Salmos 32:5-6
Había una vez un niño de 8 años que instintivamente contestó el teléfono de
su casa y susurró, “Hola”. La voz del otro lado dijo, “Sí bueno, ¿Se encuentra
tu mamá en casa?” el niño contestó: “Sí, pero está ocupada,” “¿Está tu papá en
casa?” “Sí pero también está ocupado…” “Bueno, ¿Hay algún otro adulto en tu
casa con el que pueda hablar?” “Sí, hay un policía y un bombero” “¿Podría
hablar con uno de los dos?” “No, ellos también están ocupados” “¿Bueno, y qué
están haciendo todos que están tan ocupados?” Hubo una pausa muy larga y
después el niño contestó, “Me están buscando”.
Cuando somos culpables, instintivamente corremos a escondernos; creo que
esa respuesta está tejida en nuestros genes. Esconderse fue exactamente lo que
hizo Adán y Eva cuando Dios salió a buscarlos después de que ellos habían
comido del fruto prohibido. Sin embargo, esconderse no es la mejor opción para
tratar con nuestra culpabilidad ya que la culpabilidad no se soluciona cuando
la escondemos, la negamos, o la cubrimos.
La próxima vez que se sienta culpable dele gracias a Dios que aún puede
sentir. Digo eso porque cuando ese sentimiento de culpabilidad deja de existir
en el alma del ser humano, significa que hemos llegado a ser insensibles, y las
personas insensibles llegan a ser cada vez más capaces de adquirir actitudes y
actividades destructivas hacia los demás.

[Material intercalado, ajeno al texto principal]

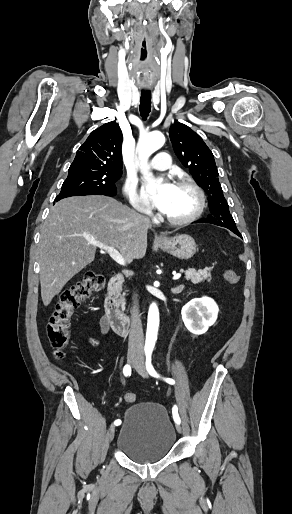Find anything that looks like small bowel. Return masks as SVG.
<instances>
[{"label": "small bowel", "mask_w": 292, "mask_h": 514, "mask_svg": "<svg viewBox=\"0 0 292 514\" xmlns=\"http://www.w3.org/2000/svg\"><path fill=\"white\" fill-rule=\"evenodd\" d=\"M100 329H101V333L103 336L107 335L108 332H109V324L107 322V319H106V316H102L101 319H100ZM86 342L92 346H95V347H98L100 346V341L95 339V338H92V337H88L86 339Z\"/></svg>", "instance_id": "c3829d8e"}]
</instances>
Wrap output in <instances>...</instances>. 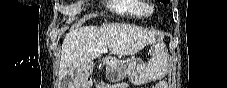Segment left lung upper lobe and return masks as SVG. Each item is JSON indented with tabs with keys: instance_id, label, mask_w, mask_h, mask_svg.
Masks as SVG:
<instances>
[{
	"instance_id": "left-lung-upper-lobe-1",
	"label": "left lung upper lobe",
	"mask_w": 227,
	"mask_h": 88,
	"mask_svg": "<svg viewBox=\"0 0 227 88\" xmlns=\"http://www.w3.org/2000/svg\"><path fill=\"white\" fill-rule=\"evenodd\" d=\"M159 2L161 1V2H163V3H168L170 0H158Z\"/></svg>"
}]
</instances>
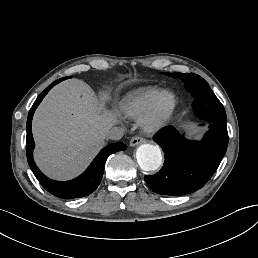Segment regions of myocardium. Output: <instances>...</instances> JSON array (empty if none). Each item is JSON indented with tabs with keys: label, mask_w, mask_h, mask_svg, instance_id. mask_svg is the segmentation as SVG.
Listing matches in <instances>:
<instances>
[{
	"label": "myocardium",
	"mask_w": 258,
	"mask_h": 258,
	"mask_svg": "<svg viewBox=\"0 0 258 258\" xmlns=\"http://www.w3.org/2000/svg\"><path fill=\"white\" fill-rule=\"evenodd\" d=\"M175 108V95L170 91H161L157 95L150 110L139 118L146 134L150 136L162 134Z\"/></svg>",
	"instance_id": "1"
}]
</instances>
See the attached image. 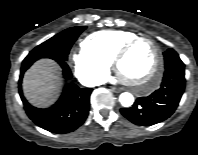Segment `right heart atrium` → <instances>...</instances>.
<instances>
[{"label":"right heart atrium","instance_id":"right-heart-atrium-1","mask_svg":"<svg viewBox=\"0 0 198 155\" xmlns=\"http://www.w3.org/2000/svg\"><path fill=\"white\" fill-rule=\"evenodd\" d=\"M70 60L77 78L83 83L94 85L104 81L108 75L110 63L89 52L83 46L70 53Z\"/></svg>","mask_w":198,"mask_h":155}]
</instances>
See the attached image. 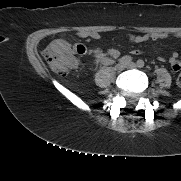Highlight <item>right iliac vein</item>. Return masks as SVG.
Returning <instances> with one entry per match:
<instances>
[{
	"label": "right iliac vein",
	"mask_w": 181,
	"mask_h": 181,
	"mask_svg": "<svg viewBox=\"0 0 181 181\" xmlns=\"http://www.w3.org/2000/svg\"><path fill=\"white\" fill-rule=\"evenodd\" d=\"M126 68V64L124 63H118L116 66H115V70L117 72H121L122 70H124Z\"/></svg>",
	"instance_id": "obj_1"
}]
</instances>
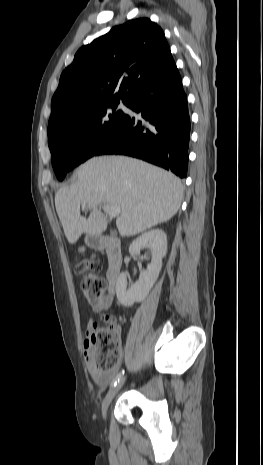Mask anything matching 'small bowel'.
Returning <instances> with one entry per match:
<instances>
[{
	"label": "small bowel",
	"mask_w": 263,
	"mask_h": 465,
	"mask_svg": "<svg viewBox=\"0 0 263 465\" xmlns=\"http://www.w3.org/2000/svg\"><path fill=\"white\" fill-rule=\"evenodd\" d=\"M112 290L109 294L107 295H104L101 299L95 301V302H92V308L94 311L96 312H99V311H102V310H105V309H108L111 305H112V302H113V295H112ZM96 323L94 322V320H90L88 322V325H87V338L89 337V335L91 334L93 328L95 327ZM85 357H86V361H87V367H88V371L90 373V375L92 376V378L94 379V381L100 385V386H106L108 384V382L112 379V377L114 376L115 372H116V369L110 371V372H106V373H103V372H100L96 369L93 361H92V357H91V350H90V346L88 345V343L85 341Z\"/></svg>",
	"instance_id": "1"
}]
</instances>
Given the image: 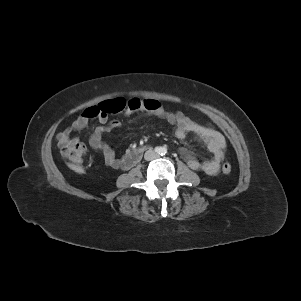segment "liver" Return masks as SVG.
I'll return each mask as SVG.
<instances>
[{"instance_id": "1", "label": "liver", "mask_w": 301, "mask_h": 301, "mask_svg": "<svg viewBox=\"0 0 301 301\" xmlns=\"http://www.w3.org/2000/svg\"><path fill=\"white\" fill-rule=\"evenodd\" d=\"M71 169H73L75 172L77 173H84V169L81 167H77V166H70Z\"/></svg>"}]
</instances>
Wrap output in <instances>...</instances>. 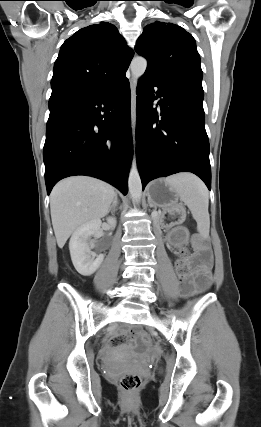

Ese sentimiento de culpabilidad es bueno porque tiene el potencial de
mantenernos humanos. Por otro parte, la culpabilidad puede devorarnos de
adentro hacia fuera; asesinando la paz y nuestra libertad para funcionar. Ese
tipo de culpabilidad por lo regular está asociado con algún error gigantesco o una
falta mayor que cometimos en el pasado.
Cuando la culpabilidad toma dominio de nuestras almas nos sofocará nuestra
vida. Así que cuando ese tipo de culpa inunde su vida el único antídoto es La
Gracia de Dios.
Como puede ver, Dios comprende nuestras faltas y nuestros errores. Y aun
cuando Dios se entristece con nosotros. Él está dispuesto a perdonar todas
nuestras faltas y a enmendar nuestros corazones rotos. Lo único que hay que
hacer es pedírselo.
Y cuando lo hace, Dios intercambia nuestra culpabilidad por su Gracia. Así
que la próxima vez que la riegue, que se equivoque o que falle, pídale perdón a
Dios y yo le garantizo que Dios estará deseoso de perdonarlo.